## Required work
In the listing below, which lines contain the string "shoulder"? Copy them all.

## Records to process
- - - - -

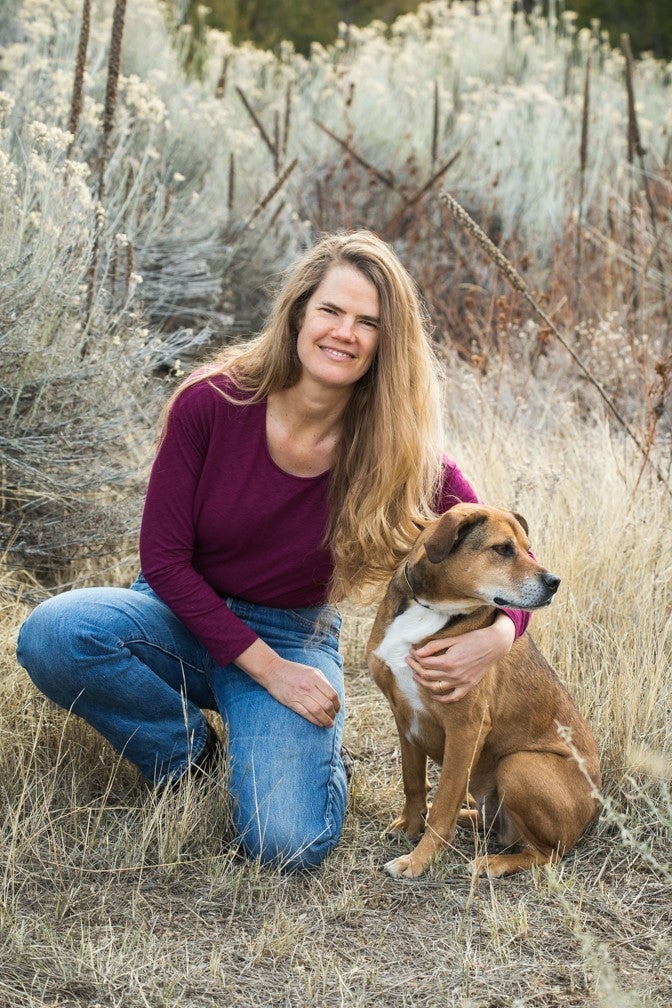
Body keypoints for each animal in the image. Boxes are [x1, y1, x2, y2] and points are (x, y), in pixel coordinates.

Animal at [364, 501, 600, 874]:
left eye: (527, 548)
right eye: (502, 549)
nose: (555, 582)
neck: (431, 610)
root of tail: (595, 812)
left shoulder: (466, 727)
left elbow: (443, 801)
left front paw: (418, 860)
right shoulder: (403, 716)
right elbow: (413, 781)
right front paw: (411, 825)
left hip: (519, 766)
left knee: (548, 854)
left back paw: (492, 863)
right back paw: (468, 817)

- - - - -

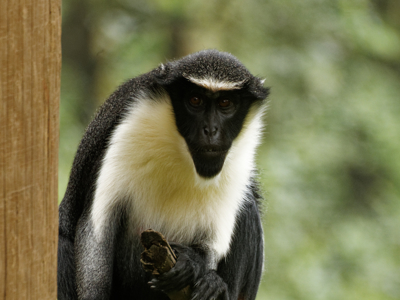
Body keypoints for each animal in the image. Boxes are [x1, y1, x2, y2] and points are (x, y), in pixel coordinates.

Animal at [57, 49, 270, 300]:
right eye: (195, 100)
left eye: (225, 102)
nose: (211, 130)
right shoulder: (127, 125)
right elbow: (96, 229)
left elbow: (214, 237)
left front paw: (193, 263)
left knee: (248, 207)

- - - - -

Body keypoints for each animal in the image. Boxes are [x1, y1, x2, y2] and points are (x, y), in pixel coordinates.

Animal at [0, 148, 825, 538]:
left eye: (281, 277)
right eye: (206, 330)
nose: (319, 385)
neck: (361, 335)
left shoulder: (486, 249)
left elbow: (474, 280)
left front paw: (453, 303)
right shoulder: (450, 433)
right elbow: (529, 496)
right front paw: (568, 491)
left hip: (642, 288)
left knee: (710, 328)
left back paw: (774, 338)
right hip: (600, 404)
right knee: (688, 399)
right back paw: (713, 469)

- - - - -

## Written answer
left shoulder: (466, 727)
right shoulder: (403, 716)
right shoulder: (127, 125)
left shoulder: (486, 249)
right shoulder: (450, 433)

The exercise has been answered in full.